Por Ion Jauregui – Analista de ActivTrades
La firma Nvidia presentó en Computex, Taiwán, una nueva generación de procesadores con lo que refuerza su expansión en inteligencia artificial más allá de las GPU tradicionales.
Con ello, extiende su alcance tanto a la infraestructura de centros de datos como al segmento de computación personal avanzada.
La compañía anunció la CPU Vera, un procesador basado en arquitectura Arm diseñado para cargas de trabajo de inteligencia artificial en centros de datos, que ya se encuentra en producción y comenzará a distribuirse en otoño.
Entre los primeros clientes se encuentran OpenAI, Anthropic, xAI, Oracle, CoreWeave y Dell.
Nvidia afirmó que el chip ofrece un rendimiento hasta 1.8 veces superior en inferencia de IA basada en agentes en comparación con soluciones x86 equivalentes, en un contexto donde la eficiencia energética se ha convertido en un factor clave para expandir la capacidad de computación de los hiperescaladores.
El segundo lanzamiento, RTX Spark, introduce a Nvidia en la computación de inteligencia artificial de borde para PC de consumo de gama alta.
El sistema combina una GPU Blackwell con el procesador N1X, desarrollado en colaboración con Microsoft, alcanzando hasta 1 petaflop de rendimiento de inferencia local y configuraciones de memoria unificadas de hasta 128 GB.
Su posicionamiento apunta a un mercado global de PC de alto rendimiento estimado en alrededor de 180-200 millones de unidades anuales, centrándose en dispositivos ultrafinos de menos de 14 mm.
El anuncio en Computex refuerza la tesis de Nvidia como plataforma informática integral para inteligencia artificial, extendiendo su presencia desde la infraestructura de centros de datos hasta el alto rendimiento.
Incremento en las ganancias
Esta iniciativa se produce en un contexto en el que Nvidia ha incrementado sus ingresos a niveles superiores a los 120 mil millones de dólares anuales, con el negocio de centros de datos representando aproximadamente el 80-85% del total, impulsado por la demanda estructural de aceleración de IA.

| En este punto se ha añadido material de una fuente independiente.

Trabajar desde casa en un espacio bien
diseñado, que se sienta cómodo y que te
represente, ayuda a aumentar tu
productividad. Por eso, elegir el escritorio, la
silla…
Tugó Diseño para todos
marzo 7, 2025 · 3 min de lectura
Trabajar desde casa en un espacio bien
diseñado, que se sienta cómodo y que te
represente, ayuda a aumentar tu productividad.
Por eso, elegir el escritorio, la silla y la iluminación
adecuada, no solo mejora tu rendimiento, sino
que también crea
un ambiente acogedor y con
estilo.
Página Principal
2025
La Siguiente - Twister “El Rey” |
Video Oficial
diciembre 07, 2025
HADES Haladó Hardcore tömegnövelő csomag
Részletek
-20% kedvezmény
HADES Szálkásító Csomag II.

El margen bruto se mantiene por encima del 75%, lo que sitúa a la compañía en la parte alta del S&P 500 en términos de rentabilidad operativa.
El lanzamiento de la CPU Vera y la RTX Spark refuerza una estrategia de integración vertical en todo el stack de computación (CPU + GPU + software), lo que históricamente aumenta el poder de fijación de precios y reduce la dependencia de terceros en la cadena de valor de los semiconductores.

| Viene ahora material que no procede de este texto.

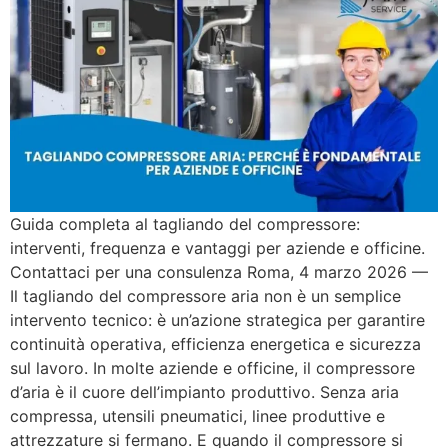
Guida completa al tagliando del compressore:
interventi, frequenza e vantaggi per aziende e officine.
Contattaci per una consulenza Roma, 4 marzo 2026 —
Il tagliando del compressore aria non è un semplice
intervento tecnico: è un’azione strategica per garantire
continuità operativa, efficienza energetica e sicurezza
sul lavoro. In molte aziende e officine, il compressore
d’aria è il cuore dell’impianto produttivo. Senza aria
compressa, utensili pneumatici, linee produttive e
attrezzature si fermano. E quando il compressore si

Actualmente, el mercado valora a Nvidia en múltiplos futuros de entre 30 y 35 veces sus ganancias, lo que refleja las expectativas de un crecimiento sostenido de los ingresos de dos dígitos y una expansión del margen operativo hacia el 60 %.
Desde una perspectiva competitiva, esta medida aumenta la presión sobre Intel y AMD, especialmente en el segmento de PC de IA de gama alta.
Mientras que en el sector de los centros de datos refuerza la dependencia del ecosistema CUDA frente a arquitecturas alternativas o chips personalizados desarrollados por los proveedores de servicios en la nube a gran escala.
El riesgo estructural sigue centrado en dos factores: la concentración de la demanda entre los grandes proveedores de servicios en la nube, que representan una parte significativa del gasto de capital en IA, y la posible erosión del margen a medio plazo si se acelera la adopción de chips propietarios en cargas de trabajo de inferencia específicas.